*Data supplied*

-*-

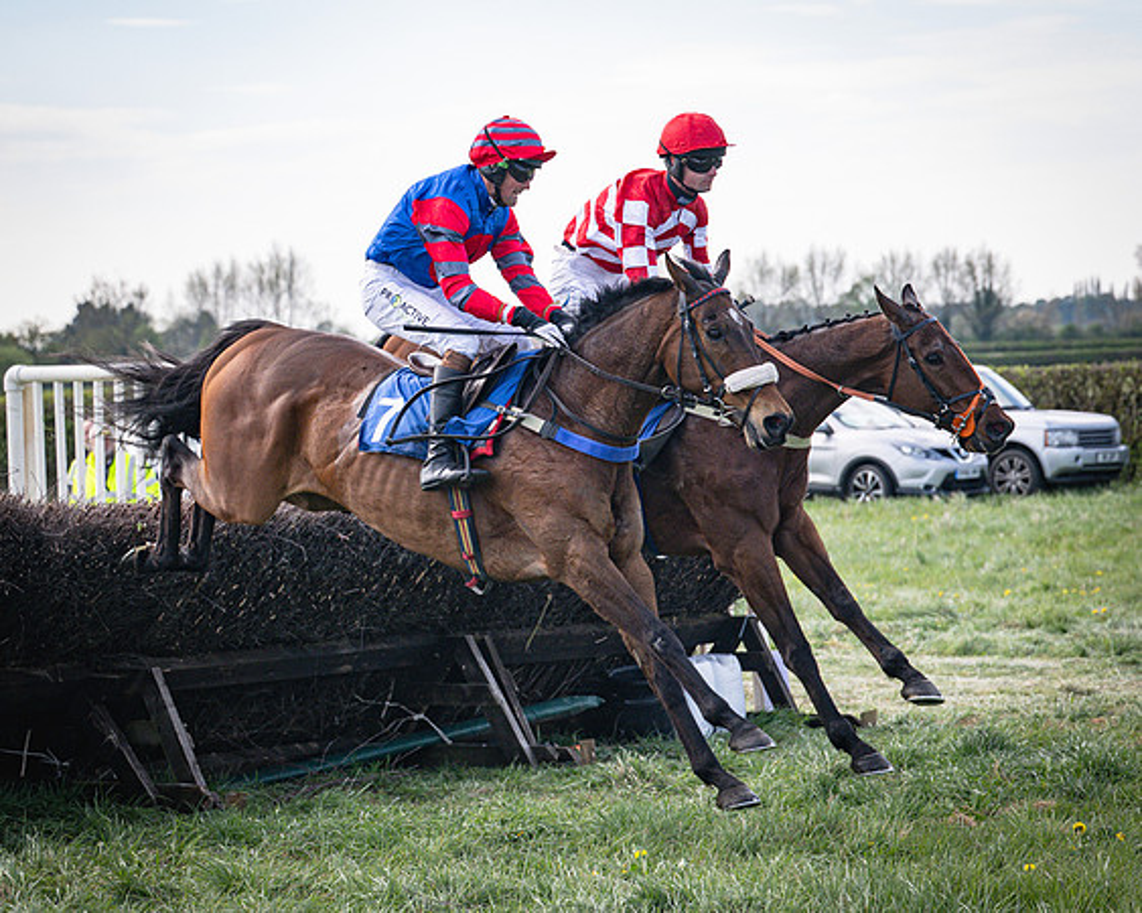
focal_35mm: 131
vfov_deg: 11.8
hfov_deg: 14.7
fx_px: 4410
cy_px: 430
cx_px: 669
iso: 400
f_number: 4
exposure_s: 1/2000
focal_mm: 70
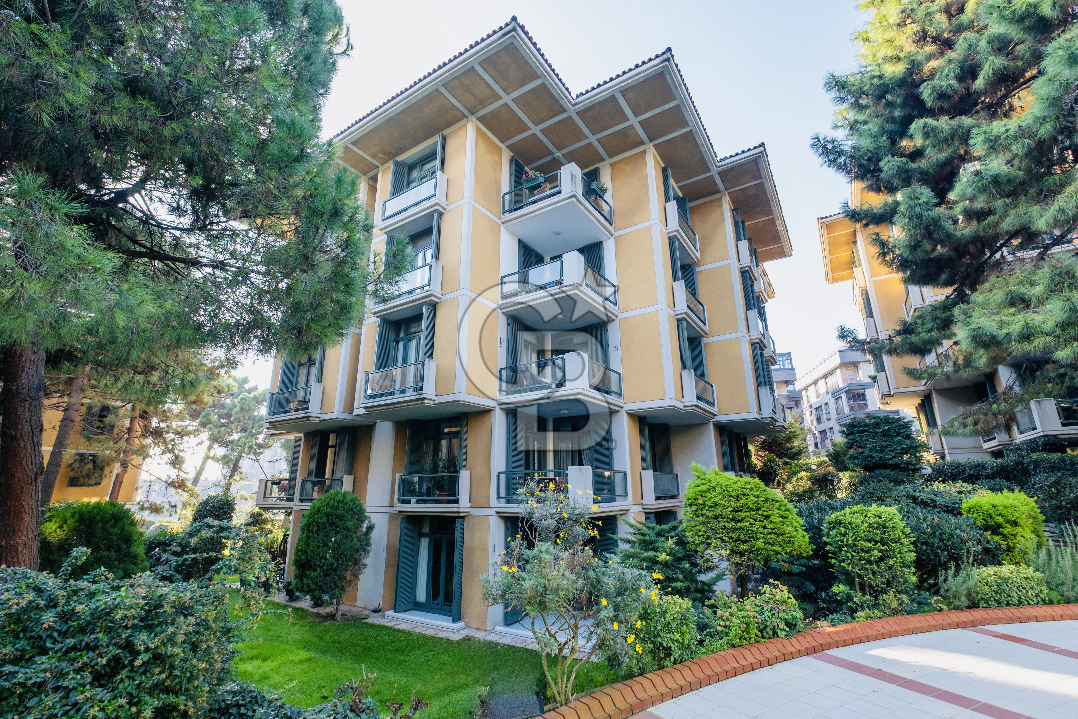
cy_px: 360
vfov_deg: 77.3
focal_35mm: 15
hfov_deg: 100.4
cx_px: 539
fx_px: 449
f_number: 4
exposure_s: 1/125
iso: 160
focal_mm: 10
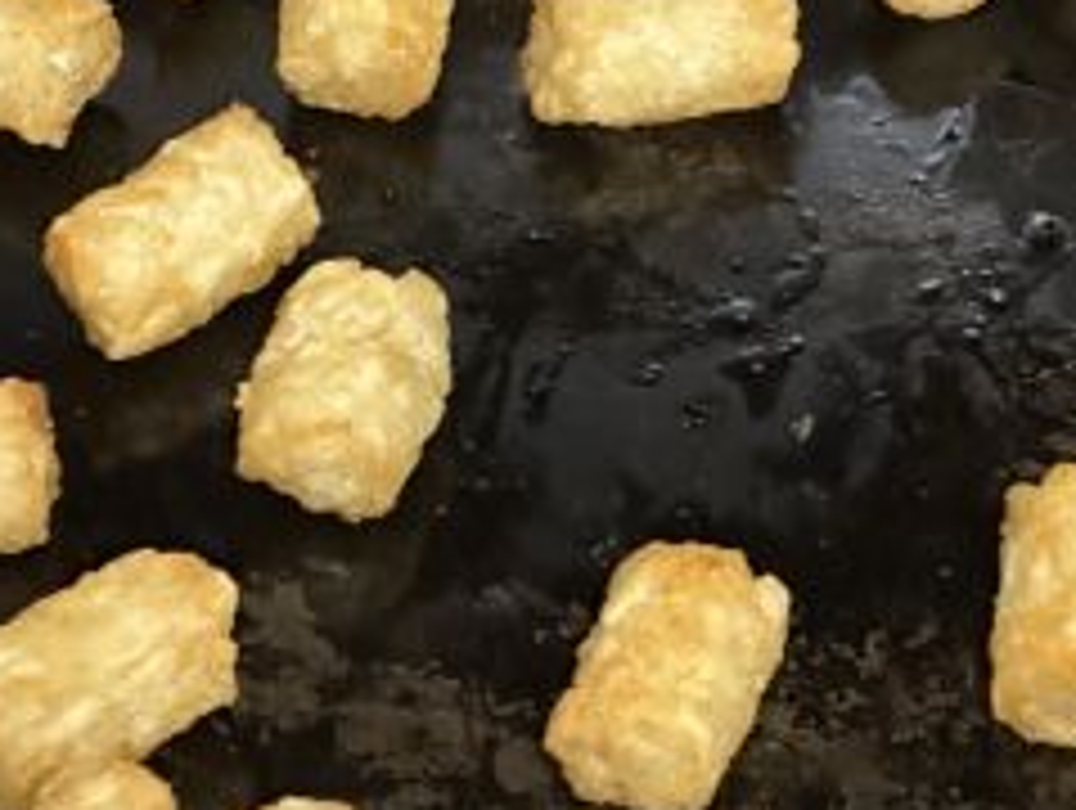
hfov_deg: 10.2
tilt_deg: -43.4
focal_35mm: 193
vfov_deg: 7.7
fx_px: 6008
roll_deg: +2.4
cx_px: 441
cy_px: -108
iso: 800
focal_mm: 9
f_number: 2.8
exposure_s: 1/34
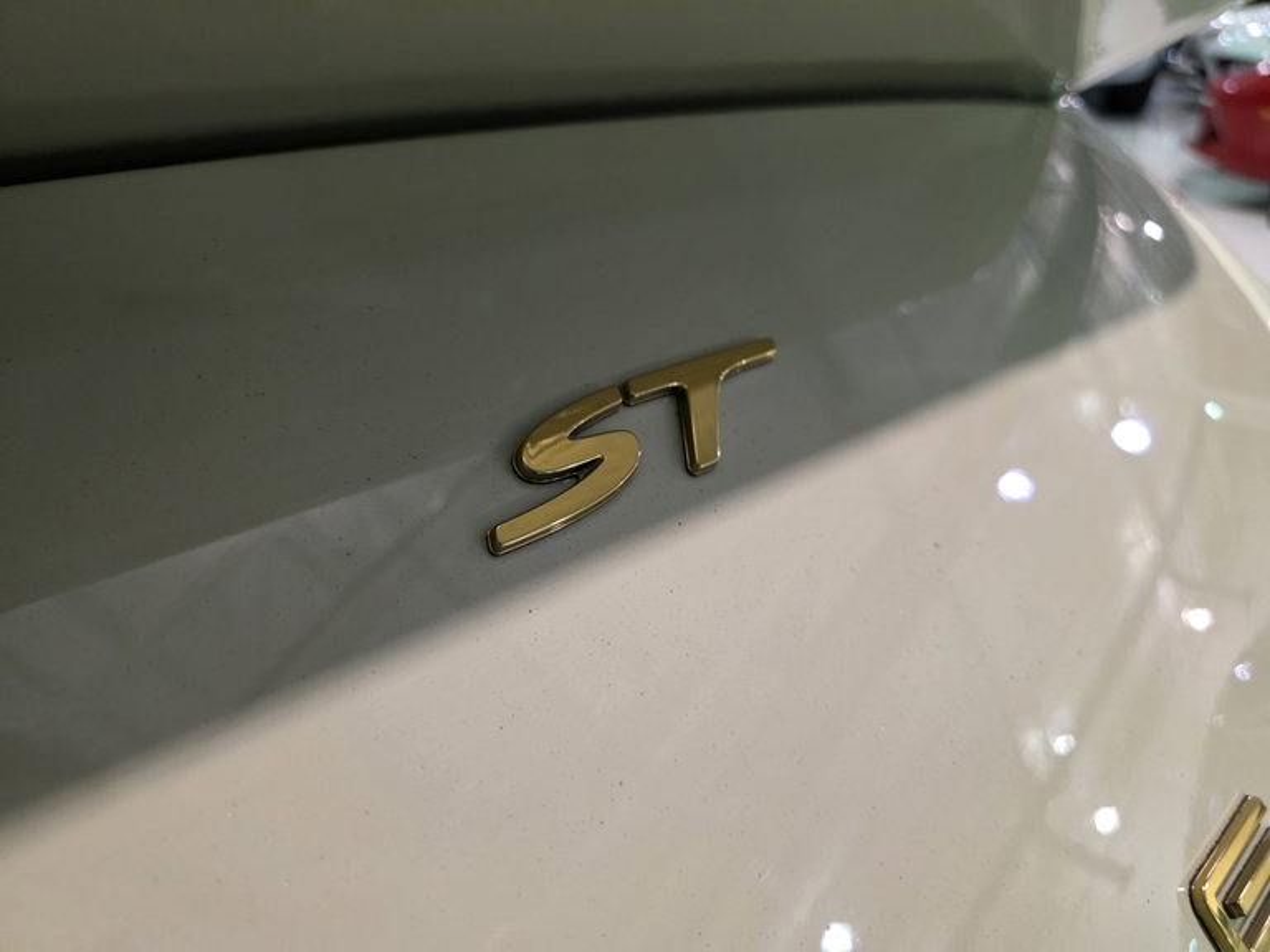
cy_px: 476
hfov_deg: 73.9
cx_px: 635
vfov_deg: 58.9
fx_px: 844
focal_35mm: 23
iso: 800
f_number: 1.7
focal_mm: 6.3
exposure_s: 1/120
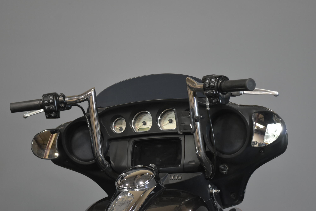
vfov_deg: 20.6
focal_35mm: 66
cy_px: 106
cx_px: 158
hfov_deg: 30.5
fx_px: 580
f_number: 5.3
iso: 1600
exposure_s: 1/25
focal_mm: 44
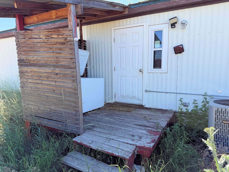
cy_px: 86
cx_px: 114
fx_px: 159
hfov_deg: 71.6
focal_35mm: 24
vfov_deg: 56.8
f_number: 1.78
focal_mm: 6.76
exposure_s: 1/1337
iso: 80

-*-

*Work to complete*
Your task is to repeat the data above exactly while excluding the pictures.

*Answer area*
focal_35mm: 131
vfov_deg: 11.8
hfov_deg: 14.7
fx_px: 4410
cy_px: 430
cx_px: 669
iso: 400
f_number: 4
exposure_s: 1/2000
focal_mm: 70
cy_px: 360
vfov_deg: 77.3
focal_35mm: 15
hfov_deg: 100.4
cx_px: 539
fx_px: 449
f_number: 4
exposure_s: 1/125
iso: 160
focal_mm: 10
hfov_deg: 10.2
tilt_deg: -43.4
focal_35mm: 193
vfov_deg: 7.7
fx_px: 6008
roll_deg: +2.4
cx_px: 441
cy_px: -108
iso: 800
focal_mm: 9
f_number: 2.8
exposure_s: 1/34
cy_px: 476
hfov_deg: 73.9
cx_px: 635
vfov_deg: 58.9
fx_px: 844
focal_35mm: 23
iso: 800
f_number: 1.7
focal_mm: 6.3
exposure_s: 1/120
vfov_deg: 20.6
focal_35mm: 66
cy_px: 106
cx_px: 158
hfov_deg: 30.5
fx_px: 580
f_number: 5.3
iso: 1600
exposure_s: 1/25
focal_mm: 44
cy_px: 86
cx_px: 114
fx_px: 159
hfov_deg: 71.6
focal_35mm: 24
vfov_deg: 56.8
f_number: 1.78
focal_mm: 6.76
exposure_s: 1/1337
iso: 80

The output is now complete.